**ВОПРОСЫ И ЗАДАНИЯ:**
[A] Перепишите из фрагмента текста о мотивах пожара и болезни отрывок от «Вы, дровяные склады» до «ужаса и смерти.».
[B] Что, согласно фрагменту текста о мотивах пожара и болезни, Парнок считает своей детской болезнью?

**ФРАГМЕНТ ТЕКСТА:**
Вы, дровяные склады — черные библиотеки города, — мы еще почитаем, поглядим (с. 489).
В непосредственном соседстве с мотивом пожара в сценах детства возникает и родственный смерти маркер травмы]— мотив болезни: «В замочную скважину врывался он — запрещенный холод — чудный гость дифтеритных пространств» (с. 482); «Некоторые страницы сквозили, как луковичная шелуха. В них жила корь, скарлатина и ветряная оспа» (с. 490). Эти мотивы, в свою очередь, отзываются и в тошнотной физиологичности образов, сопровождающих сцены террора, и в мысли Парнока о том, что «Петербург — его детская болезнь» (с. 491), и в авторском рассуждении о том, что «надо лишь снять пленку с петербургского воздуха, и тогда обнажится его подспудный пласт…» (с. 491) — видимо, пласт пустоты, ужаса и смерти.

**ИСХОДНЫЕ ДАННЫЕ:**
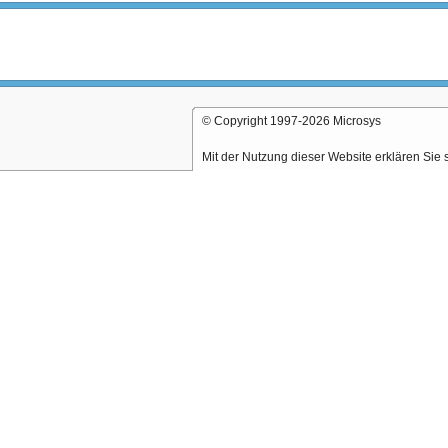
© Copyright 1997-2026 Microsys
Mit der Nutzung dieser Website erklären Sie 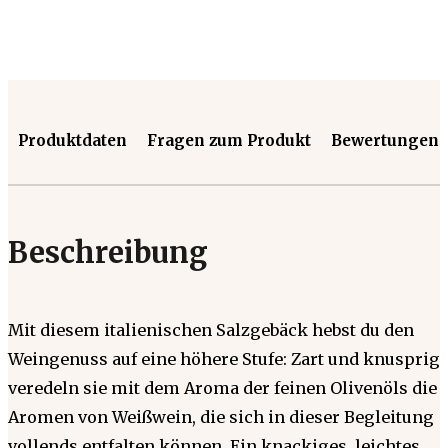
Produktdaten
Fragen zum Produkt
Bewertungen
Beschreibung
Mit diesem italienischen Salzgebäck hebst du den
Weingenuss auf eine höhere Stufe: Zart und knusprig
veredeln sie mit dem Aroma der feinen Olivenöls die
Aromen von Weißwein, die sich in dieser Begleitung
vollends entfalten können. Ein knackiges, leichtes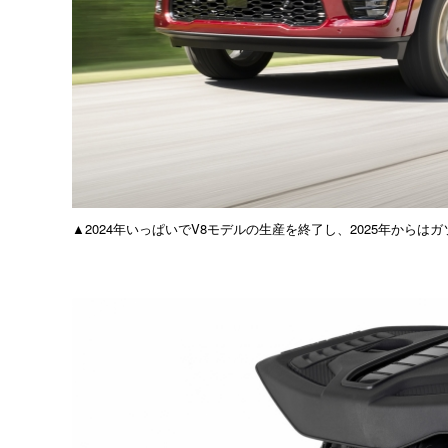
▲2024年いっぱいでV8モデルの生産を終了し、2025年からは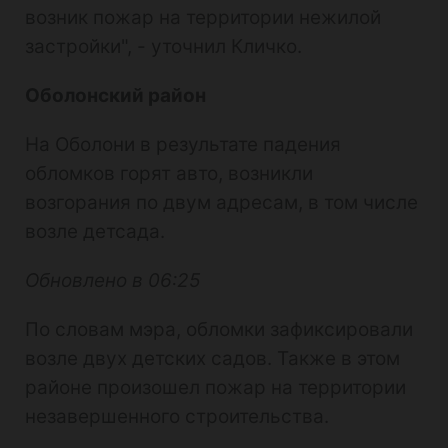
возник пожар на территории нежилой
застройки", - уточнил Кличко.
Оболонский район
На Оболони в результате падения
обломков горят авто, возникли
возгорания по двум адресам, в том числе
возле детсада.
Обновлено в 06:25
По словам мэра, обломки зафиксировали
возле двух детских садов. Также в этом
районе произошел пожар на территории
незавершенного строительства.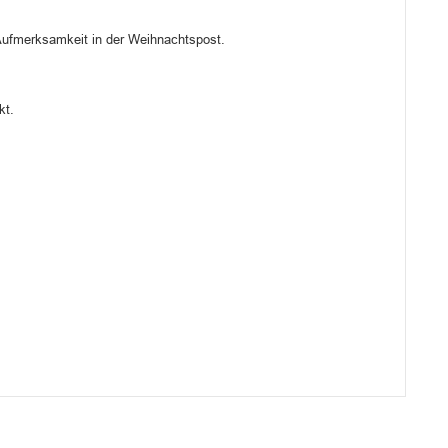
 Aufmerksamkeit in der Weihnachtspost.
kt.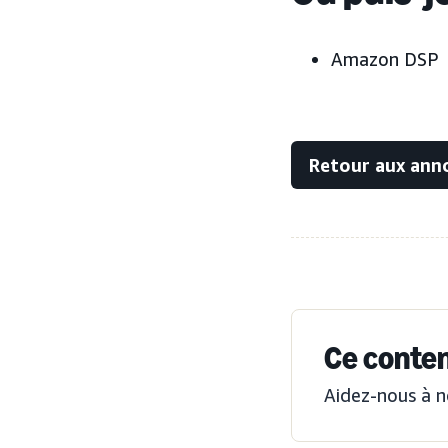
Amazon DSP
Retour aux ann
Ce contenu
Aidez-nous à n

**ОТВЕТЫ ПО ЗАДАНИЯМ:**
[A]
Вы, дровяные склады — черные библиотеки города, — мы еще почитаем, поглядим (с. 489).
В непосредственном соседстве с мотивом пожара в сценах детства возникает и родственный смерти маркер травмы]— мотив болезни: «В замочную скважину врывался он — запрещенный холод — чудный гость дифтеритных пространств» (с. 482); «Некоторые страницы сквозили, как луковичная шелуха. В них жила корь, скарлатина и ветряная оспа» (с. 490). Эти мотивы, в свою очередь, отзываются и в тошнотной физиологичности образов, сопровождающих сцены террора, и в мысли Парнока о том, что «Петербург — его детская болезнь» (с. 491), и в авторском рассуждении о том, что «надо лишь снять пленку с петербургского воздуха, и тогда обнажится его подспудный пласт…» (с. 491) — видимо, пласт пустоты, ужаса и смерти.

[B] Петербург.